▶ _Extrait du document_
En 1936, Ulrich von Hassell et sa femme Ilse, fille du Grand-Amiral Alfred von Tirpitz, participent aux réunions du salon. Hugo Bruckmann meurt en 1941. Ulrich von Hassell, opposant au national-socialisme, est arrêté après l’attentat réalisé par le comte Claus von Stauffenberg – dont le mentor est le poète rhénan Stefan George qui est un des inspirateurs de la Révolution conservatrice allemande – le 20 juillet 1944 contre Adolf Hitler à Rastenbourg et est exécuté à Berlin- Plötzensee le 8 septembre 1944.

Au printemps 1945, Elsa Bruckmann transmet ses actions de la maison d’édition au neveu de son mari Alfred Bruckmann. Ce dernier poursuit, après la guerre, la gestion et le redéploiement des éditions Bruckmann. Elsa décède le 7 juin 1946 en n’ayant pas, comme nombre de personnes de sa génération, remis en question son adhésion et son soutien au national-socialisme et à son dirigeant à qui elle ouvrit nombre de portes.

(1) Armin MOHLER, Die Konservative Revolution in Deutschland 1918-1932, Friedrich Vorwerck Verlag, Stuttgart, 1950, p. 191.
(2) Wolfgang MARTYNKEWICZ, Salon Deutschland, Aufbau Verlag, Berlin, 2009, p. 419.

Sources
BOHNENKAMP Klaus E. (Hrsg.), Hugo von Hofmannsthal, Rudolf Kassner und Rainer Maria Rilke im Briefwechsel mit Elsa und Hugo Bruckmann 1893-1941, Wallstein Verlag, Göttingen, 2014.
MARTYNKEWICZ Wolfgang, Salon Deutschland. Geist und Macht 1900-1945, Aufbau Verlag, Berlin, 2009.
MOHLER Armin, Die Konservative Revolution in Deutschland 1918-1932, Friedrich Vorwerck Verlag, Stuttgart, 1950.

▶ _Marche à suivre_
Recopiez fidèlement le passage de l'extrait qui s'ouvre sur les mots "(2) Wolfgang MARTYNKEWICZ, Salon" et s'achève sur "Verlag, Stuttgart, 1950.". Pour répondre, servez-vous uniquement de l'extrait.

▶ _Données à examiner_
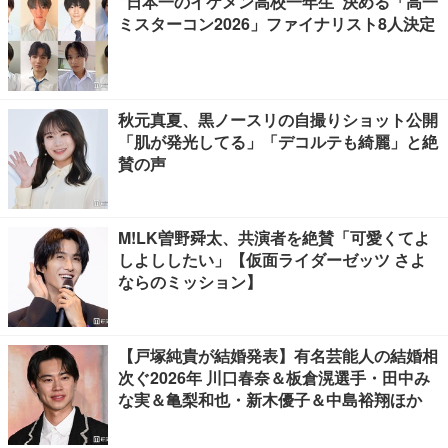
“日本一のイケメン高校一年生”決める「高一
ミスターコン2026」ファイナリスト8人決定
秋元真夏、黒ノースリの自撮りショット公開
「肌が発光してる」「デコルテも綺麗」と絶
賛の声
M!LK曽野舜太、共演者を絶賛「可愛くてよ
しよししたい」【仮面ライダーゼッツ さよ
ならのミッション】
【戸塚純貴が結婚発表】有名芸能人の結婚相
次ぐ2026年 川口春奈＆板倉滉選手・田中み
な実＆亀梨和也・新木優子＆中島裕翔ほか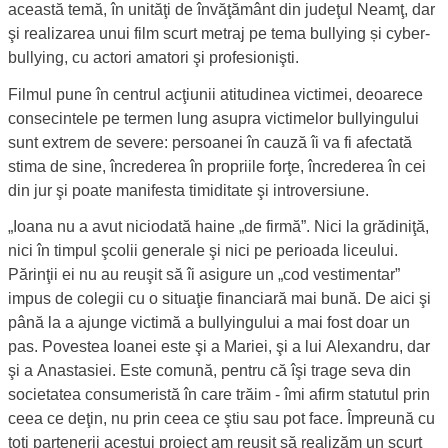
această temă, în unităţi de învăţământ din judeţul Neamţ, dar
şi realizarea unui film scurt metraj pe tema bullying și cyber-
bullying, cu actori amatori şi profesionişti.
Filmul pune în centrul acţiunii atitudinea victimei, deoarece
consecintele pe termen lung asupra victimelor bullyingului
sunt extrem de severe: persoanei în cauză îi va fi afectată
stima de sine, încrederea în propriile forţe, încrederea în cei
din jur şi poate manifesta timiditate şi introversiune.
„Ioana nu a avut niciodată haine „de firmă”. Nici la grădiniţă,
nici în timpul şcolii generale şi nici pe perioada liceului.
Părinţii ei nu au reuşit să îi asigure un „cod vestimentar”
impus de colegii cu o situaţie financiară mai bună. De aici şi
până la a ajunge victimă a bullyingului a mai fost doar un
pas. Povestea Ioanei este şi a Mariei, şi a lui Alexandru, dar
şi a Anastasiei. Este comună, pentru că îşi trage seva din
societatea consumeristă în care trăim - îmi afirm statutul prin
ceea ce deţin, nu prin ceea ce ştiu sau pot face. Împreună cu
toţi partenerii acestui proiect am reuşit să realizăm un scurt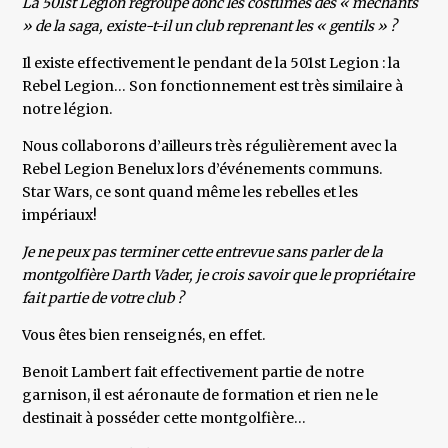
La 501st Legion regroupe donc les costumes des « méchants
» de la saga, existe-t-il un club reprenant les « gentils » ?
Il existe effectivement le pendant de la 501st Legion : la
Rebel Legion… Son fonctionnement est très similaire à
notre légion.
Nous collaborons d’ailleurs très régulièrement avec la
Rebel Legion Benelux lors d’événements communs.
Star Wars, ce sont quand même les rebelles et les
impériaux!
Je ne peux pas terminer cette entrevue sans parler de la
montgolfière Darth Vader, je crois savoir que le propriétaire
fait partie de votre club ?
Vous êtes bien renseignés, en effet.
Benoit Lambert fait effectivement partie de notre
garnison, il est aéronaute de formation et rien ne le
destinait à posséder cette montgolfière…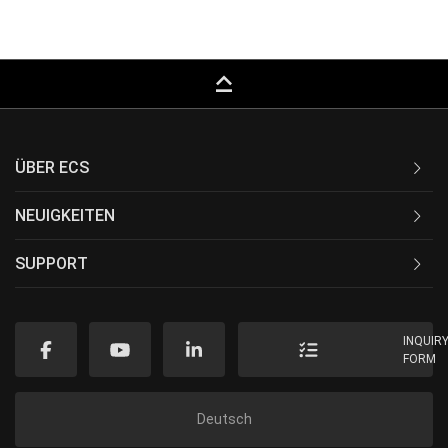
keyboard_capslock
ÜBER ECS
NEUIGKEITEN
SUPPORT
INQUIR
FORM
Deutsch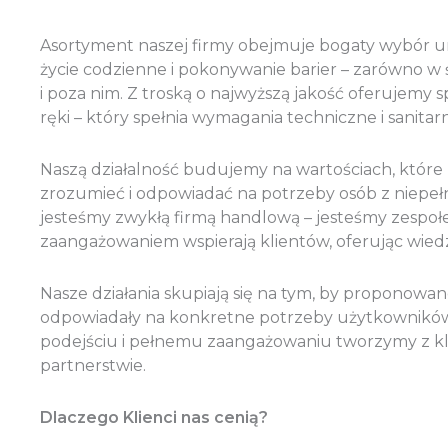
Asortyment naszej firmy obejmuje bogaty wybór u
życie codzienne i pokonywanie barier – zarówno 
i poza nim. Z troską o najwyższą jakość oferujemy s
ręki – który spełnia wymagania techniczne i sanitar
Naszą działalność budujemy na wartościach, które 
zrozumieć i odpowiadać na potrzeby osób z niepeł
jesteśmy zwykłą firmą handlową – jesteśmy zespoł
zaangażowaniem wspierają klientów, oferując wiedz
Nasze działania skupiają się na tym, by proponowan
odpowiadały na konkretne potrzeby użytkowników
podejściu i pełnemu zaangażowaniu tworzymy z kli
partnerstwie.
Dlaczego Klienci nas cenią?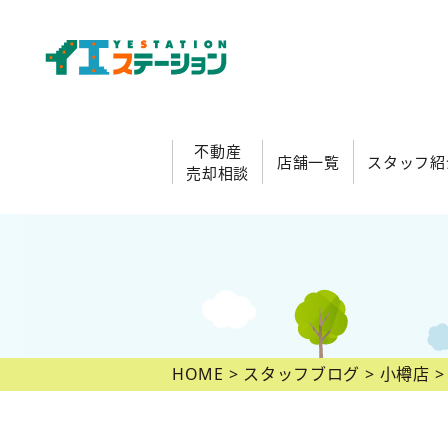
不動産
店舗一覧
スタッフ紹
売却相談
HOME
スタッフブログ
小樽店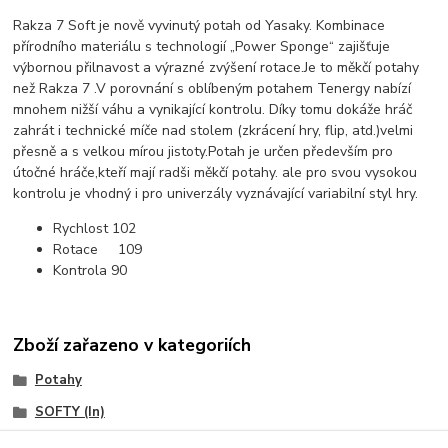
Rakza 7 Soft je nově vyvinutý potah od Yasaky. Kombinace
přírodního materiálu s technologií „Power Sponge“ zajišťuje
výbornou přilnavost a výrazné zvýšení rotace.Je to měkčí potahy
než Rakza 7 .V porovnání s oblíbeným potahem Tenergy nabízí
mnohem nižší váhu a vynikající kontrolu. Díky tomu dokáže hráč
zahrát i technické míče nad stolem (zkrácení hry, flip, atd.)velmi
přesně a s velkou mírou jistoty.Potah je určen především pro
útočné hráče,kteří mají radši měkčí potahy. ale pro svou vysokou
kontrolu je vhodný i pro univerzály vyznávající variabilní styl hry.
Rychlost
102
Rotace 109
Kontrola
90
Zboží zařazeno v kategoriích
Potahy
SOFTY (In)
YASAKA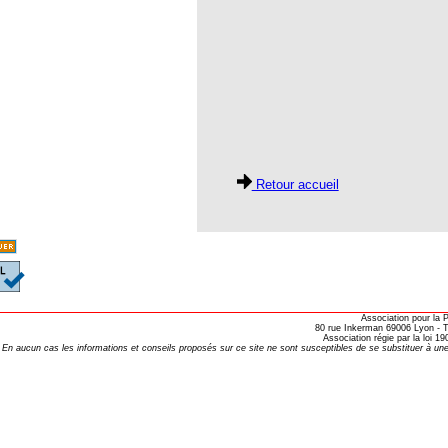
opathie
le de l’EFHPA le 26/10/2019 à
lidarité Homéopathie »
, Protection Auditive et Idées Reçues
Retour accueil
onaria
e Forme au Quotidien
s hormones ?
Association pour la
80 rue Inkerman 69006 Lyon - Te
AL.)
Association régie par la loi 
En aucun cas les informations et conseils proposés sur ce site ne sont susceptibles de se substituer à une
-parodontale à Skoura
t homéopathie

▶ _Corrigé_
(2) Wolfgang MARTYNKEWICZ, Salon Deutschland, Aufbau Verlag, Berlin, 2009, p. 419.

Sources
BOHNENKAMP Klaus E. (Hrsg.), Hugo von Hofmannsthal, Rudolf Kassner und Rainer Maria Rilke im Briefwechsel mit Elsa und Hugo Bruckmann 1893-1941, Wallstein Verlag, Göttingen, 2014.
MARTYNKEWICZ Wolfgang, Salon Deutschland. Geist und Macht 1900-1945, Aufbau Verlag, Berlin, 2009.
MOHLER Armin, Die Konservative Revolution in Deutschland 1918-1932, Friedrich Vorwerck Verlag, Stuttgart, 1950.